Victorine had talked with Willan perhaps five minutes. In that space of time she had persuaded him of four things, all false,--that she was an innocent, guileless girl; that she had been seized with a sudden and reverential admiration for him; that she had no greater desire in life than to be back again in the safe shelter of the convent; and that her aunt Jeanne had never said an ill-word of him.
"Victorine! Victorine!" called a sharp loud voice,--the voice of Jeanne,--who would have bitten her tongue out rather than have broken in on this interview, if she had only known. "Victorine, where art thou loitering?"
"Oh, for heaven's sake, sir, do not thou tell my grandfather that I have talked with thee!" cried Victorine, in feigned terror. "Here I am, aunt; I will be there in one second," she cried aloud, and ran hastily down the storeroom. At the door she stopped, hesitated, turned back, and going towards the window said wistfully: "Thou hast never been here before all these three months. I suppose thou travellest this way very seldom."
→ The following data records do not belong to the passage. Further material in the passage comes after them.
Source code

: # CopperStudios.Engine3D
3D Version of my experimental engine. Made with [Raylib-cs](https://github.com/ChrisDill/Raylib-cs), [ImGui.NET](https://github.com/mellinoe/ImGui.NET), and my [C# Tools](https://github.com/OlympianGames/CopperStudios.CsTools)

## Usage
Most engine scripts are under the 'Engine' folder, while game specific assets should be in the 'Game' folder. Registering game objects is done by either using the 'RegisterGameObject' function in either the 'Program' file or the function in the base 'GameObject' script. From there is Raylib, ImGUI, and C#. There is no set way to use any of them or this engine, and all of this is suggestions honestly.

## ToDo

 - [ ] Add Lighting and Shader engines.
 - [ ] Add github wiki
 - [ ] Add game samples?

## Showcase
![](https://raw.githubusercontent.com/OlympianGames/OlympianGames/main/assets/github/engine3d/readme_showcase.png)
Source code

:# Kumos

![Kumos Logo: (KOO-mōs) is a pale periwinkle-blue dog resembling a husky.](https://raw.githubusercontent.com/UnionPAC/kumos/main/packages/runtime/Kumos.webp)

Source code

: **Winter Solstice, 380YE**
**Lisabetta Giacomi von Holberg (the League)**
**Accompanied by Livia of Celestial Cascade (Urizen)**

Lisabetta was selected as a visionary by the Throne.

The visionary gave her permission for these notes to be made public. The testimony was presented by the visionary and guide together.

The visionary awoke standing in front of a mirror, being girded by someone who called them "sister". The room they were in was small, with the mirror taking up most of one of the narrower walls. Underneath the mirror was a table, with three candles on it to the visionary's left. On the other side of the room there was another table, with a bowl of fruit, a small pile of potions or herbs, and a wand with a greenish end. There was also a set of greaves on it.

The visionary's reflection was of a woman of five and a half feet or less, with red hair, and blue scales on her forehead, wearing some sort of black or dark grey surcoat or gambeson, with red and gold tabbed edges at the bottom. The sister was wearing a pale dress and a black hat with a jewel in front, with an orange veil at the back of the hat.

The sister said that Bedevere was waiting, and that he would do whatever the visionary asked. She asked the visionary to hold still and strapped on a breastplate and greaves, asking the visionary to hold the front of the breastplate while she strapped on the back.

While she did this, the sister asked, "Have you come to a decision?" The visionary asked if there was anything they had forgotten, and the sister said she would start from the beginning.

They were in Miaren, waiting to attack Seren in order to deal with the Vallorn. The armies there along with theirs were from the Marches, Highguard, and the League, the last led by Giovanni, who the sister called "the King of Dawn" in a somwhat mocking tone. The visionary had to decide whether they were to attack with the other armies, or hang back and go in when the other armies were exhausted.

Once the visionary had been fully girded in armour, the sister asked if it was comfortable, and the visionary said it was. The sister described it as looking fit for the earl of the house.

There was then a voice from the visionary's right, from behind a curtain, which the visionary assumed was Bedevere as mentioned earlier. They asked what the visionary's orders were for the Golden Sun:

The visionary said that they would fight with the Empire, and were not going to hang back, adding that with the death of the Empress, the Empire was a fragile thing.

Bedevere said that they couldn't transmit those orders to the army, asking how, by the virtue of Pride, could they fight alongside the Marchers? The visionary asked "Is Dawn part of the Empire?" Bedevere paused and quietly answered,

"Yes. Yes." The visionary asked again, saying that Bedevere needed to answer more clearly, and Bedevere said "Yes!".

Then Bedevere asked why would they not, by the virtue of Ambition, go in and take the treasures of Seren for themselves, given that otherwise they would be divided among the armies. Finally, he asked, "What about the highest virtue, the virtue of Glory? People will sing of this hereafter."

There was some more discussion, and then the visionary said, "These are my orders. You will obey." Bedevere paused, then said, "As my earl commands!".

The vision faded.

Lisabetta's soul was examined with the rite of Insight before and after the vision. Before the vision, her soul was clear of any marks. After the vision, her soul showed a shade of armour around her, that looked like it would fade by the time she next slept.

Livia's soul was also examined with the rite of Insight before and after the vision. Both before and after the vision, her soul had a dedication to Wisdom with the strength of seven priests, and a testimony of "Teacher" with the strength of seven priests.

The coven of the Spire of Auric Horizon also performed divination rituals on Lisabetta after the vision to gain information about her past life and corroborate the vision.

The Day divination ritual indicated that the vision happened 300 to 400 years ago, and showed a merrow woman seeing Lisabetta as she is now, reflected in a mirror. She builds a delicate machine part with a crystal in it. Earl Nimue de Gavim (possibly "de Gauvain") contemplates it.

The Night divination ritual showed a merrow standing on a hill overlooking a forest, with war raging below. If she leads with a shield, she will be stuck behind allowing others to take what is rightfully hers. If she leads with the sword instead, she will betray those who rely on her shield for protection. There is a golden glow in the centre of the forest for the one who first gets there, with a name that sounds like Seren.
The full moon shone on Victorine's face as she said this. Her expression was like that of a wistful little child. Willan Blaycke did not quite know what he was doing. He reached his hand across the window-sill towards Victorine; she did not extend hers. "I will come again sooner," he said. "Wilt thou not shake hands?"
Victorine advanced, hesitated, advanced again; it was inimitably done. "The next time, if I know thee better, I might dare," she whispered, and fled like a deer.
"Where hast thou been?" said Jeanne, angrily. "The supper dishes are yet all to wash."
Victorine danced gayly around the kitchen floor. "Talking with the son of thy husband," she said. "He seems to me much cleverer than a magpie."
Jeanne burst out laughing. "Thou witch!" she said, secretly well pleased. "But where didst thou fall upon him? Thou hast not been in the bar-room?"
"Nay, he fell upon me, the rather," replied Victorine, artlessly, "as I was resting me at the window of the long storeroom. He heard me singing, and came there."
"Did he praise thy voice?" asked Jeanne. "He is a brave singer himself."